EXERCISE REQUIREMENTS | List every line of the items below that contains the string "https", copying each such line in full.

::: LISTED ENTRIES

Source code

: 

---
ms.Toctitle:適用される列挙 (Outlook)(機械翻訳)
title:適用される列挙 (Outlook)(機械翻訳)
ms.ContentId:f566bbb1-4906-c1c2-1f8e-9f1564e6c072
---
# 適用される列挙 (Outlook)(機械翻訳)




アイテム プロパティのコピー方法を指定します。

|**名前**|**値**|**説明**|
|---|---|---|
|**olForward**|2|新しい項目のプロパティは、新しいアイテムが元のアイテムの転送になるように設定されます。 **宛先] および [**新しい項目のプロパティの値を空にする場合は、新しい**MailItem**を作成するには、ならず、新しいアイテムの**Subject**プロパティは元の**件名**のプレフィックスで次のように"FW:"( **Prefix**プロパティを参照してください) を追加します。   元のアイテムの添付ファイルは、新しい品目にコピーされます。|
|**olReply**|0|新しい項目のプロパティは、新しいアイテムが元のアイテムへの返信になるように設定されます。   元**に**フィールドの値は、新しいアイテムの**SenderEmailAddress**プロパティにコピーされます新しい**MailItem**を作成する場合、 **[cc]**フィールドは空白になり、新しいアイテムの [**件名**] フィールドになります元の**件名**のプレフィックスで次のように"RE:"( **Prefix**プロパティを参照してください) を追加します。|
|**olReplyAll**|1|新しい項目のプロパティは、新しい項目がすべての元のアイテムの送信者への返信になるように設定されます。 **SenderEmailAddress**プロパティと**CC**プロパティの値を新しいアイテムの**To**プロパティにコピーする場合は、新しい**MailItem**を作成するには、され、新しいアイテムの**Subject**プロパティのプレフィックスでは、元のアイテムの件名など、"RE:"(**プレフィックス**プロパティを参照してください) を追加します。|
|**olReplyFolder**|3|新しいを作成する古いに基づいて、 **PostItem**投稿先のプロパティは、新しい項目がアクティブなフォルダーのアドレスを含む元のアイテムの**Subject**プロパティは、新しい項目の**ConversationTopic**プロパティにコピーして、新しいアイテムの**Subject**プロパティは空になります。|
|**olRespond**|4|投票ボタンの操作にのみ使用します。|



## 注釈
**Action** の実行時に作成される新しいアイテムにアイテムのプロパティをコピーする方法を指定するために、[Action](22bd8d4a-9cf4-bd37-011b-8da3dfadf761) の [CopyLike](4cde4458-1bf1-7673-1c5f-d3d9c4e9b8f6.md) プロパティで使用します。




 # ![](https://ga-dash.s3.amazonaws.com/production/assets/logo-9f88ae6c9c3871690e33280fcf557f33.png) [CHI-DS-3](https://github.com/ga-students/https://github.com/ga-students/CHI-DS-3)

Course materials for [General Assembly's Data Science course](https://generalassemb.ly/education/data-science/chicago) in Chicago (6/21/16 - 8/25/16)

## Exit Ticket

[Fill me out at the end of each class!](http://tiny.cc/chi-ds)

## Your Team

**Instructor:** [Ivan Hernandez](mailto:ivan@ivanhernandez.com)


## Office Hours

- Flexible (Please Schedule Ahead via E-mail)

::::::

COMPLETED TASK |
 # ![](https://ga-dash.s3.amazonaws.com/production/assets/logo-9f88ae6c9c3871690e33280fcf557f33.png) [CHI-DS-3](https://github.com/ga-students/https://github.com/ga-students/CHI-DS-3)
Course materials for [General Assembly's Data Science course](https://generalassemb.ly/education/data-science/chicago) in Chicago (6/21/16 - 8/25/16)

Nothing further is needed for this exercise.